The small head turns, side to side.  No.

He remembers her dropping into the shotgun seat, ponytail bobbing, left hand wrapped around this radio.  It was a Christmas gift from her parents, something that was her constant companion one summer, stashed underneath the car seat for safekeeping because she seldom carried a purse and it wouldn't fit into the pockets of her jeans.

Jesus, she was so young then.

They both were.

Finding the volume control takes a little scrutiny.  Dean watches, frowning, as John thumbs the wheel down to a reasonable level, then clicks the radio back on and rolls the dial in search of something good.

Must've been caught on something underneath the seat, John figures, caught under there deep enough that he didn't see it during those searches for broken bits of things and loose change and anything, anything that could harm the baby.

Ads for tires and Pepsi and a library fair.

Someone yapping about potholes.

Joni Mitchell.  "What's the matter with that lady?" Dean whispers.  "She's all screechy," and John smiles.
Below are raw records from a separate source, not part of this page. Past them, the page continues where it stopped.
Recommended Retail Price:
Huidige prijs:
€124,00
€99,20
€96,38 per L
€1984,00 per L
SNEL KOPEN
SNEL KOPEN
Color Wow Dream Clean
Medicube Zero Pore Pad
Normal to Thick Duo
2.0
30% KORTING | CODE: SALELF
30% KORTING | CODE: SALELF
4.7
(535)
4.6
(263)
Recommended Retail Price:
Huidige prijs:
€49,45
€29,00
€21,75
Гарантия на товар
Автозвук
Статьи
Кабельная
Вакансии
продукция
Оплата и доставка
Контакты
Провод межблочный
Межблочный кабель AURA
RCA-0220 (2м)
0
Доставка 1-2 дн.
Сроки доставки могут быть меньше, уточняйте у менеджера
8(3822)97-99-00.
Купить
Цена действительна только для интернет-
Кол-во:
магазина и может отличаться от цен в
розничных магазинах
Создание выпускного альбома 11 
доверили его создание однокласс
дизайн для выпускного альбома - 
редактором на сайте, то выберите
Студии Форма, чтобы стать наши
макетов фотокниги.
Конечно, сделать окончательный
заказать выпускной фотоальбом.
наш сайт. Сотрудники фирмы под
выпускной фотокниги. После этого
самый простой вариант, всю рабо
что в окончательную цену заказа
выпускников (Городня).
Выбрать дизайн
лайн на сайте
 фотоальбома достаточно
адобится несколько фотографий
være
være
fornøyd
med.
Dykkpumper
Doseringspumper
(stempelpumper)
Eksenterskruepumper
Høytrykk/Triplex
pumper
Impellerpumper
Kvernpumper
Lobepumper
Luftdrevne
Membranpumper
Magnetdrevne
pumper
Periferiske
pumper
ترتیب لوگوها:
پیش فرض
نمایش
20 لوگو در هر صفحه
There's some Creedence, some Elton, Neil Diamond, Lionel Richie, Pat Benatar, Michael Jackson.

From the porta-crib, Sam is watching them, head cocked, tiny fingers threaded through the webbing.

Finally, there's some Zeppelin.

But that's wrong.  Mary was never keen on the good stuff, would wrinkle her nose when he'd let go of the tuning knob on the car radio and settle back into the driver's seat, nodding at a good, rattling guitar riff.

He can see her there, in his mind's eye, wind ruffling the strands of blonde hair that escaped from her ponytail, riding shotgun with this blue-and-white radio in her hand.

Eyes half-closed, he thumbs the dial back to Neil Diamond.

Listens, just for a minute, to a singer he's never liked crooning the words Hello again, hello, as he wraps his arm around his son and holds him close.